##### Records supplied #####
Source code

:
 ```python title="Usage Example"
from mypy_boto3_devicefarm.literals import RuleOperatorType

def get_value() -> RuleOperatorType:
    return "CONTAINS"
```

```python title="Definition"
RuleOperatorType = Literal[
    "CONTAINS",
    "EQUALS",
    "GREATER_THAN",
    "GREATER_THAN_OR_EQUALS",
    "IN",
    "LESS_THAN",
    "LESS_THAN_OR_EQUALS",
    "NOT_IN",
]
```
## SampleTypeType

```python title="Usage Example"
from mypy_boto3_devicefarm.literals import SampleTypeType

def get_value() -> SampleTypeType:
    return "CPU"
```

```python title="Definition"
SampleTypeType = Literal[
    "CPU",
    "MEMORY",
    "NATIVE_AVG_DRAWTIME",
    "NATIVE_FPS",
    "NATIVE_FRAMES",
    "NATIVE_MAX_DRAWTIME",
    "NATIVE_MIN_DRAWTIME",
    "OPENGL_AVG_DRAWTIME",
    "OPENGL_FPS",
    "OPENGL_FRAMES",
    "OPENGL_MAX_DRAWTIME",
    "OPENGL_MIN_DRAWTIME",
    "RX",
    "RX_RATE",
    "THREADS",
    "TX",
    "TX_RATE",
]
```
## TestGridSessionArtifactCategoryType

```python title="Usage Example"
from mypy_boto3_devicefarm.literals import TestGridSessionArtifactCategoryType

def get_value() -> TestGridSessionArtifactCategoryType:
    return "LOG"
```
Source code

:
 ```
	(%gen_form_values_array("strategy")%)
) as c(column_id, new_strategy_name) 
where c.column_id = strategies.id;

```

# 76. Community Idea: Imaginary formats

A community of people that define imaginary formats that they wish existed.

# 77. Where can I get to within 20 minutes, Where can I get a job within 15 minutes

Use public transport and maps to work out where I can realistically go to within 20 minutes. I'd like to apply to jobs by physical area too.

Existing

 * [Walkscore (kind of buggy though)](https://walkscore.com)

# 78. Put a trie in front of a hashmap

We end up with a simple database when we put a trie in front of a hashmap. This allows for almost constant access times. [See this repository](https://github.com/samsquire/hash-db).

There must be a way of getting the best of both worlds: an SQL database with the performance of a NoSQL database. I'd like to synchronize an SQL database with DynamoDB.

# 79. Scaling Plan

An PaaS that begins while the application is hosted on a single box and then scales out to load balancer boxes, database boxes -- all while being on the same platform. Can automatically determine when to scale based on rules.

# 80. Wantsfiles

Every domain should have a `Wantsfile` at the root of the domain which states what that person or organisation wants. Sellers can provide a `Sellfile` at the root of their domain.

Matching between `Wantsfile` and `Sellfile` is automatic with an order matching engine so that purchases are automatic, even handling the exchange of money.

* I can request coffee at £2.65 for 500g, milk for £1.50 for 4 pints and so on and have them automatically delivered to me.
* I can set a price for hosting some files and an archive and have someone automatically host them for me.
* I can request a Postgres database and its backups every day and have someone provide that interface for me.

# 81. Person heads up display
#####
Assigned task - Lines of the listing above that include the string "hashmap" should each be copied.

Response area -
# 78. Put a trie in front of a hashmap
We end up with a simple database when we put a trie in front of a hashmap. This allows for almost constant access times. [See this repository](https://github.com/samsquire/hash-db).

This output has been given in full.